Thu, April 6, 2:00 to 3:30pm, Austin Convention Center, Meeting Room 18C

Session Type: Paper Symposium

Integrative Statement

Meta-analysis has advanced attachment theory by increasing confidence in its propositions and integrating disparate findings. More in-depth understanding and fine-grained analyses may be achieved by adopting Individual Participant Data (IPD) synthesis (Riley et al., 2010), which in medical research rapidly replaces traditional aggregate data meta-analysis as the gold standard. IPD involves the collation, harmonization, and multilevel analysis of raw data from multiple studies.
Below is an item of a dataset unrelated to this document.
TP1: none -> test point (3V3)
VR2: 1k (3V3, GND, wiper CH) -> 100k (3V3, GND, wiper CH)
The consistent way in which attachment has been operationalized and measured makes this field an excellent fit for an IPD synthesis.
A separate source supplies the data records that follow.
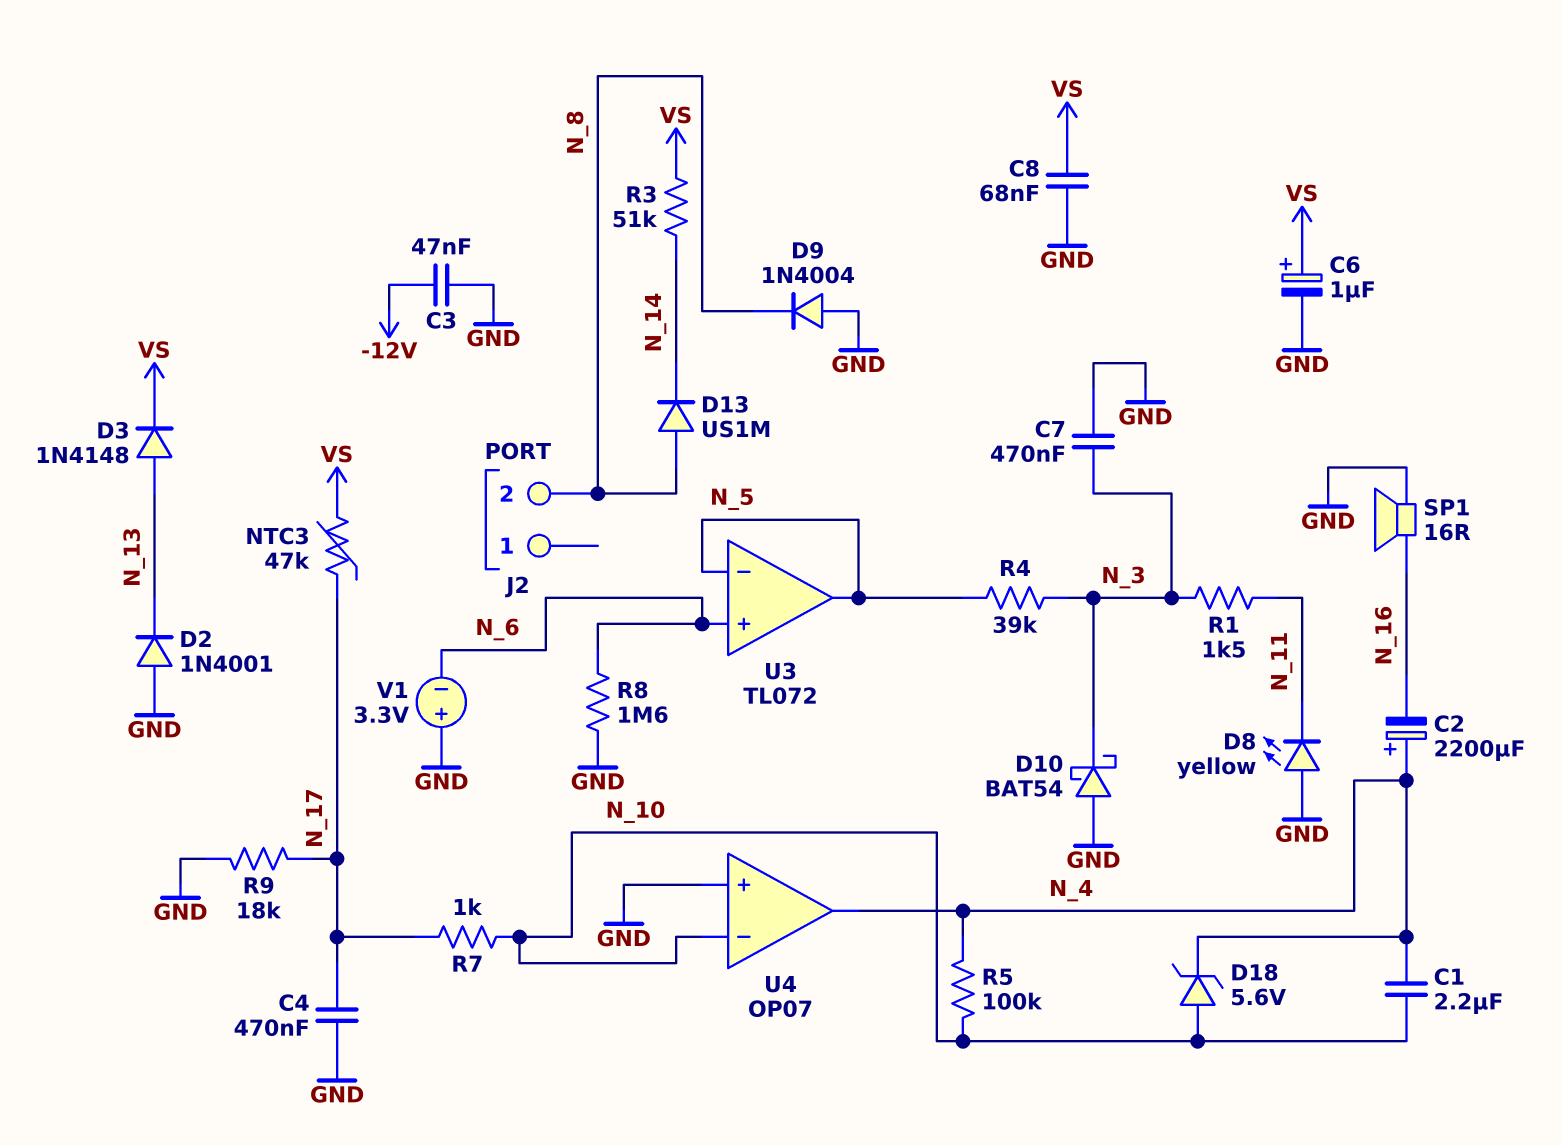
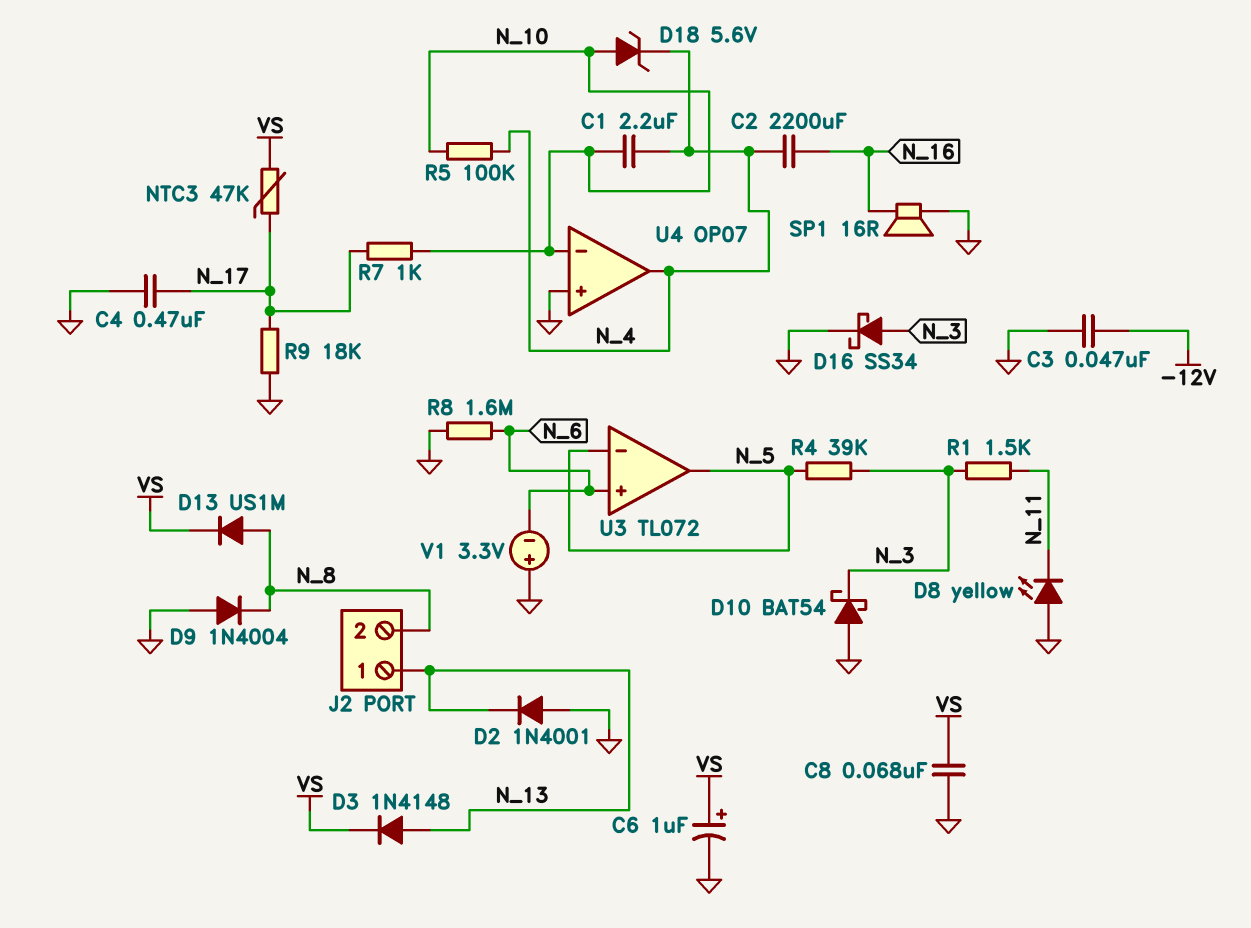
C2: 2200uF (plus N_4, minus N_16) -> 2200uF (N_4, N_16)
C7: 470nF (GND, N_3) -> none
D13: diode US1M (A N_8, K N_14) -> diode US1M (A N_8, K VS)
D16: none -> schottky SS34 (A N_3, K GND)
J2 pin 1: none -> N_13
R3: 51k (N_14, VS) -> none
This symposium introduces IPD for non-experimental, theory-building research in child development and answers new questions on the transmission of attachment from generation to generation. IPD also stimulates research collaboration. Research teams from around the world contributed over 60 studies across 30 years, and shared their published and unpublished data to solve thorny empirical issues.
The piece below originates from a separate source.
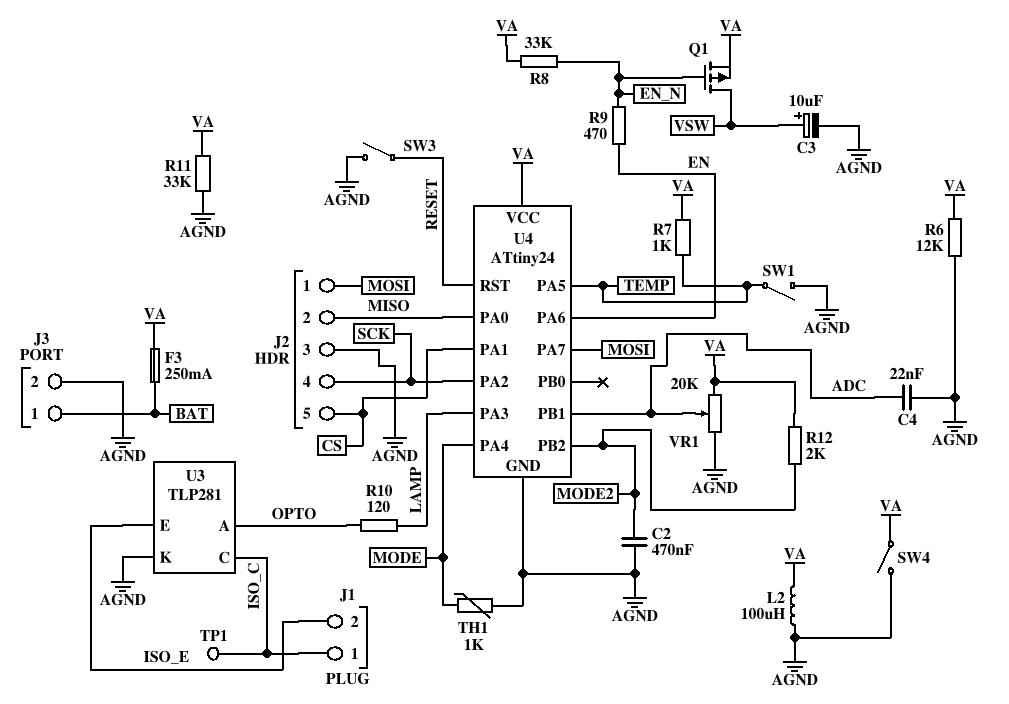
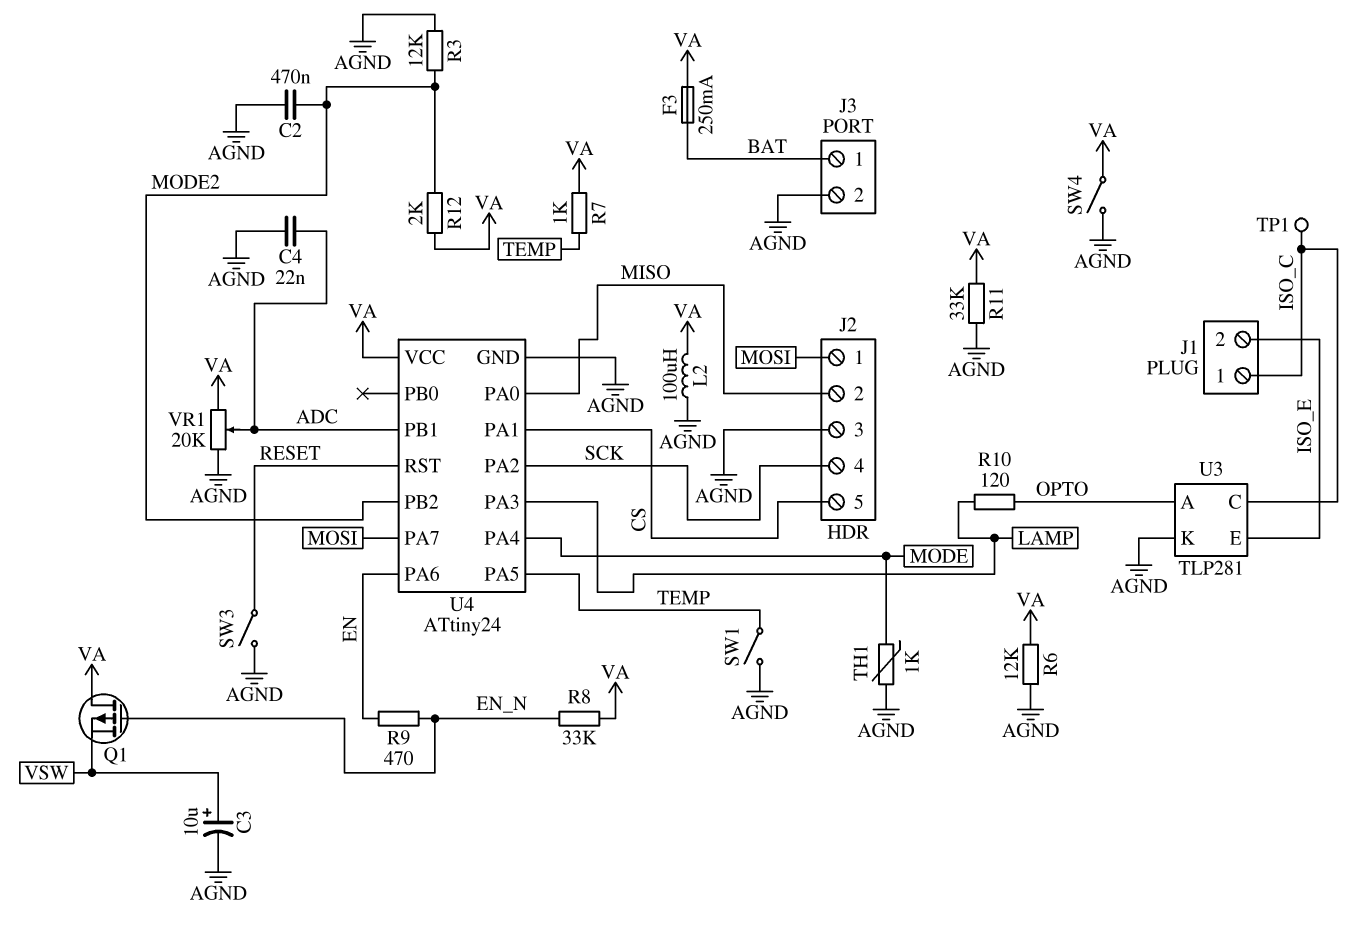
Q1: PMOS (G EN_N, D VSW, S VA) -> PMOS (G EN_N, D VA, S VSW)
R3: none -> 12k (AGND, MODE2)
The first paper in this symposium tests the moderating impact of participant and context characteristics on the strength of parent-to-infant attachment transmission, including the role of risk factors that may interact with attachment. The second paper unpacks transmission across the insecure attachment subcategories to study alternate patterns of transmission. The third paper revisits the attachment transmission gap, testing whether the extent to which caregiver sensitivity mediates attachment transmission varies as a function of sensitivity measures, clinical status of the sample, and categorical or dimensional conceptions of individual differences in attachment. Discussion of the findings and further questions will follow on the basis of our discussant’s comments.